TiDB's architecture also reflects a specific reading of the future of data. Dylan Cui and the PingCAP team bet early that the artificial boundary between OLTP and OLAP databases was a historical accident, not a technical necessity. The rise of TiFlash - TiDB's columnar analytics engine running alongside the row-based TiKV storage - proved that bet correct. Companies that once maintained separate MySQL instances for transactions and Hadoop clusters for analytics can now run both workloads on a single TiDB deployment.

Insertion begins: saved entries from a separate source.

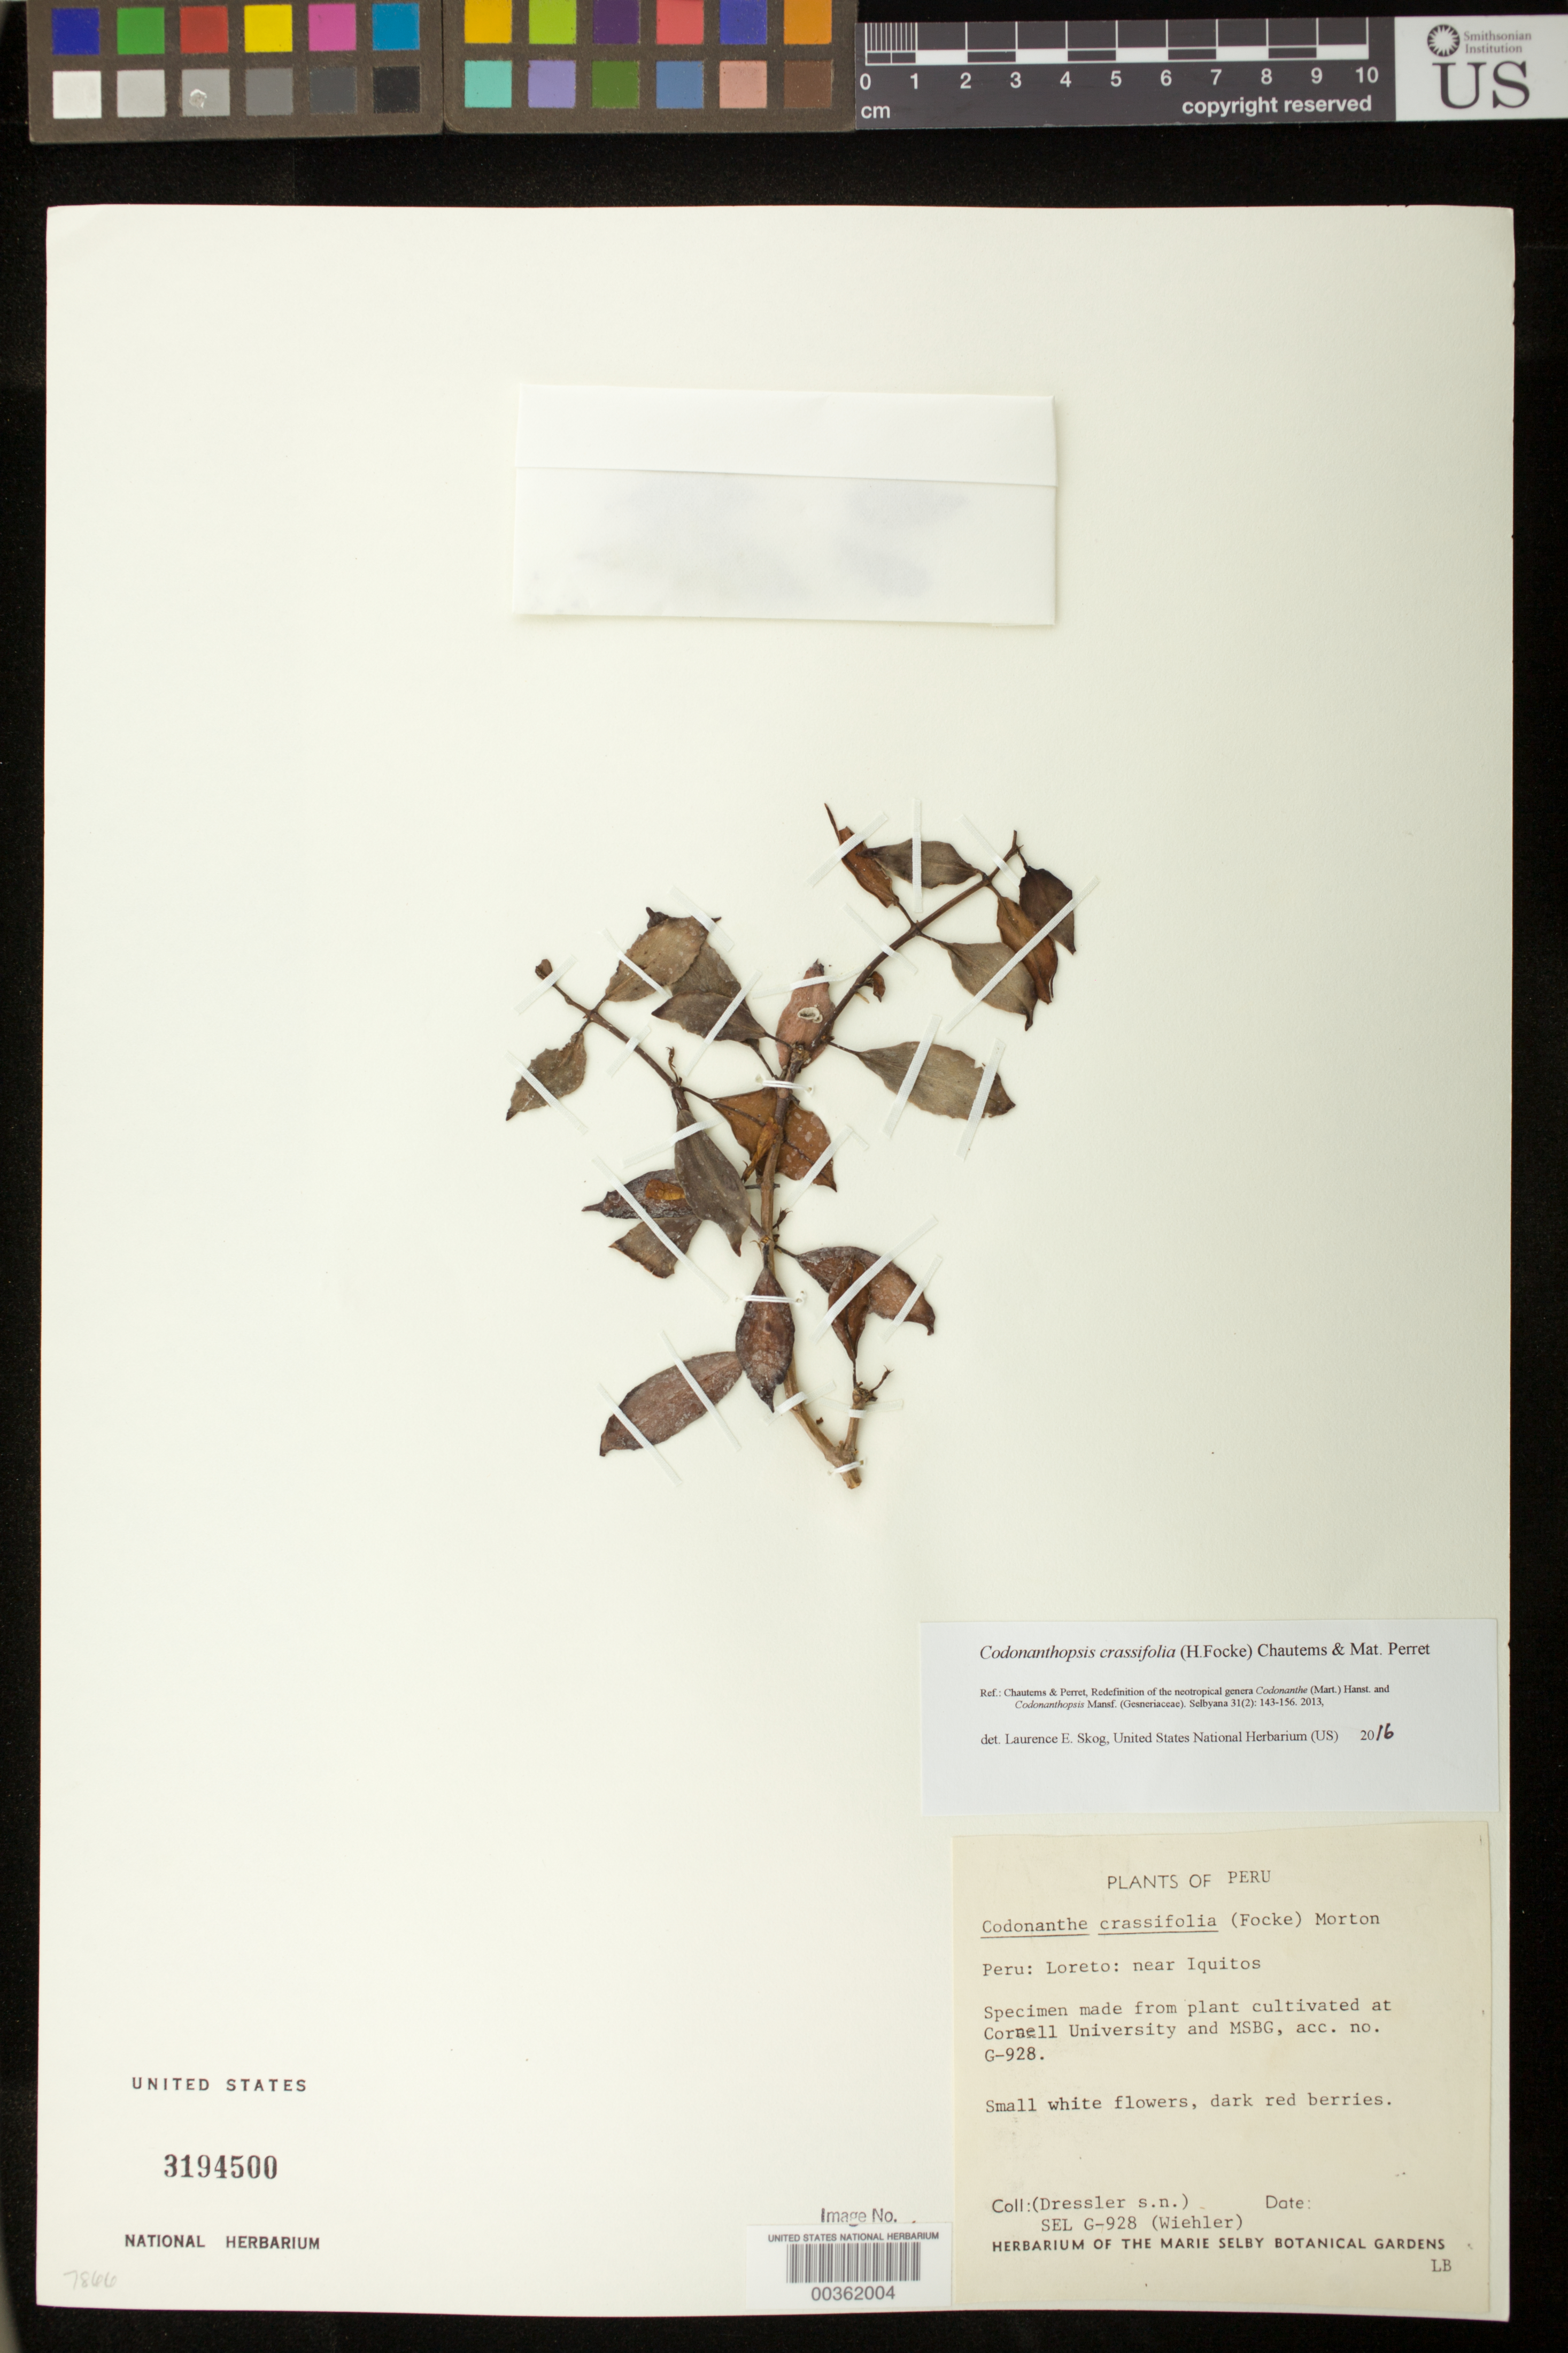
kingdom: Plantae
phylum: Tracheophyta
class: Magnoliopsida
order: Lamiales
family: Gesneriaceae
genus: Codonanthopsis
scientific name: Codonanthopsis crassifolia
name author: (H. Focke) Chautems & Mat.Perret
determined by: Skog, Laurence E.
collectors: H. J. Wiehler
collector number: s.n. [G-928]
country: Peru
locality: Peru: Loreto, near Iquitos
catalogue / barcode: US 3194500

The cloud-native trajectory matters too. TiDB runs natively on Kubernetes, comes with Terraform support, and integrates across AWS, Azure, and Google Cloud Platform. PingCAP launched TiDB Cloud as a managed DBaaS product, bringing the operational simplicity of cloud databases to TiDB's enterprise capabilities. For Cui and colleagues, the goal was always portability: your database should work wherever your infrastructure lives, not the other way around.
PingCAP's goal is to become "the best and most respected infrastructure company in the world" - a mission that starts with building a database too good to ignore.
- PingCAP official mission statementThe technology stack Dylan Cui helped build now stretches well beyond the core database. TiCDC handles change data capture for event-driven architectures. TiSpark integrates with Apache Spark for big data processing. The TiDB ecosystem touches Kafka, Flink, Kubernetes operators, vector search for AI workloads, and serverless database deployments. What started as three engineers frustrated with Redis scaling has become a complete data infrastructure platform.